Welcome to the College Class of Project 2025
If you are a parent on a college tour, you might want to know whether your teenager can get a head start on their career training by doing research or working on independent projects with professors outside the classroom. For R1 and R2 classified higher-ed institutions as well as a long list of liberal arts colleges, the answer should be yes. This is why the administration’s plan to drastically cut taxpayer-funded research will reverberate beyond the few ‘elite’ institutions it claims to have targeted. Instead the impacts will be felt by parents and students nationwide.

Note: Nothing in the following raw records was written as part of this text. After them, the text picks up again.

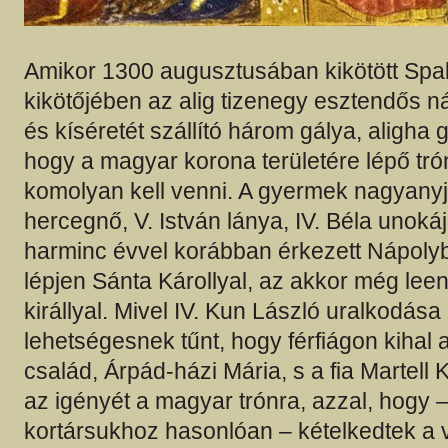
Amikor 1300 augusztusában kikötött Spala
kikötőjében az alig tizenegy esztendős n
és kíséretét szállító három gálya, aligha 
hogy a magyar korona területére lépő tró
komolyan kell venni. A gyermek nagyany
hercegnő, V. István lánya, IV. Béla unokáj
harminc évvel korábban érkezett Nápolyb
lépjen Sánta Károllyal, az akkor még lee
királlyal. Mivel IV. Kun László uralkodása
lehetségesnek tűnt, hogy férfiágon kihal 
család, Árpád-házi Mária, s a fia Martell 
az igényét a magyar trónra, azzal, hogy 
kortársukhoz hasonlóan – kételkedtek a ve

The National Science Foundation has a $9B budget and supports research and STEM education throughout all 50 states. The White House reportedly intends to cut the annual budget to $3B per year. The National Institutes of Health has a $48B budget of which it distributes approximately $40B annually in ‘extramural’ grants. The White House intends to reduce the amount of money used to support research infrastructure (aka ‘indirect costs’) by more than 70%. If implemented this would cut total NIH extramural grant awards by an estimated $10B.
Where does this money go?
Federal research funds flow to colleges, universities, medical centers, and research institutions across all 50 states (e.g., here are the publicly available impacts for NIH). The money invested has knock-on effects. For example, NIH funding generated an estimated $93B in economy activity in fiscal year 2023. More broadly, the money catalyzes new discoveries that span the fundamental to the applied. The next advances in cancer drugs, renewable energies, advanced materials, quantum computing, robotics and more often start with university research. These discoveries are made possible by teams – and these teams bring in undergraduates for internships that help them train, contribute to research, and take the next step in their careers.

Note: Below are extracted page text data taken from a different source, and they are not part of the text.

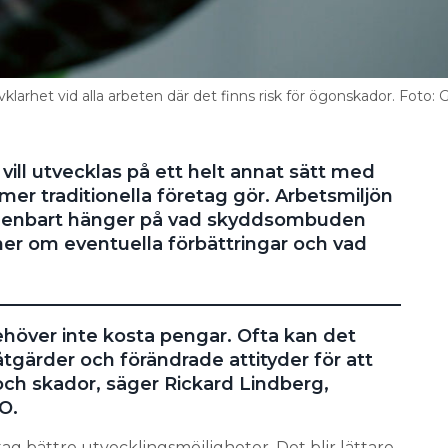
larhet vid alla arbeten där det finns risk för ögonskador. Foto:
vill utvecklas på ett helt annat sätt med
mer traditionella företag gör. Arbetsmiljön
m enbart hänger på vad skyddsombuden
oner om eventuella förbättringar och vad
ehöver inte kosta pengar. Ofta kan det
åtgärder och förändrade attityder för att
och skador, säger Rickard Lindberg,
O.
ag bättre utvecklingsmöjligheter. Det blir lättare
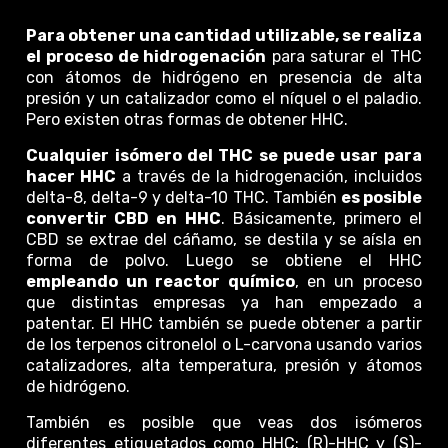
Para obtener una cantidad utilizable, se realiza
el proceso de hidrogenación
para saturar el THC
con átomos de hidrógeno en presencia de alta
presión y un catalizador como el níquel o el paladio.
Pero existen otras formas de obtener HHC.
Cualquier isómero del THC se puede usar para
hacer HHC
a través de la hidrogenación, incluidos
delta-8, delta-9 y delta-10 THC. También
es posible
convertir CBD en HHC
. Básicamente, primero el
CBD se extrae del cáñamo, se destila y se aísla en
forma de polvo. Luego se obtiene el HHC
empleando un reactor químico
, en un proceso
que distintas empresas ya han empezado a
patentar. El HHC también se puede obtener a partir
de los terpenos citronelol o L-carvona usando varios
catalizadores, alta temperatura, presión y átomos
de hidrógeno.
También es posible que veas dos isómeros
diferentes etiquetados como HHC: (R)-HHC y (S)-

If the White House is successful in dismantling federally funded research in universities nationwide then they will have diminished America’s ability to innovate and short-circuited training opportunities for undergraduates to find and start their career. Parents and students will pay more for less as budgets and programs shrink. Imagine the headline:
White House Attacks Flagship Universities in Alabama, Iowa, and Pennsylvania –
Budget Cuts Loom as Students Face Reduce Opportunities for Career Development
Is that what folks really want? Is that a comeuppance? And if so – for whom?

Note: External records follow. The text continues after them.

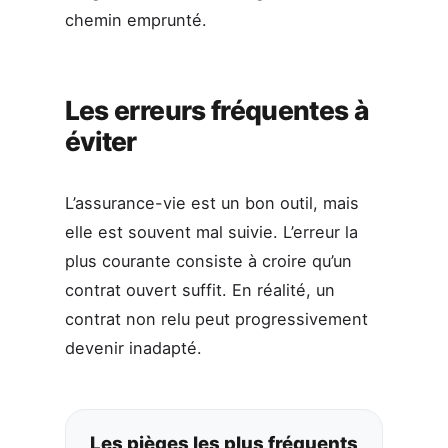
chemin emprunté.
Les erreurs fréquentes à
éviter
L’assurance-vie est un bon outil, mais
elle est souvent mal suivie. L’erreur la
plus courante consiste à croire qu’un
contrat ouvert suffit. En réalité, un
contrat non relu peut progressivement
devenir inadapté.
Les pièges les plus fréquents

Excellence is found across blue, purple, and red states. Yet, the headline above is what the White House appears to want folks to believe they are doing to the Ivies and the Ivies alone.
As but one example, the University of Alabama-Birmingham received over $300M in NIH funds alone in 2022. Yet the White House directed NIH to immediately shift a key billing rate for support costs in federally negotiated contracts that could cost the UAB $100M in losses in a single year — and they are not alone.
Innovation doesn’t have a hidden agenda. I am proud to have worked for more than 16 years as a faculty member at Georgia Tech and now for a year and half at the University of Maryland, College Park. What has changed in the past month? A diminishing of imagination. The US has the resources to continue to support a research system pipeline that is the envy of the world. If we don’t, that’s not efficiency, that’s a choice that will hurt us all.
For parents whose teenagers are about to start or already attend college, consider picking up the phone and calling your representative to ask how much money your state higher ed system receives in NSF and NIH funding and how much will be left by the time DOGE is done slashing and burning. Instead of thoughtful reforms, the US is penalizing researchers for their success and mortgaging future opportunities for students to flourish in what is – and still could be – the best higher education system in the world.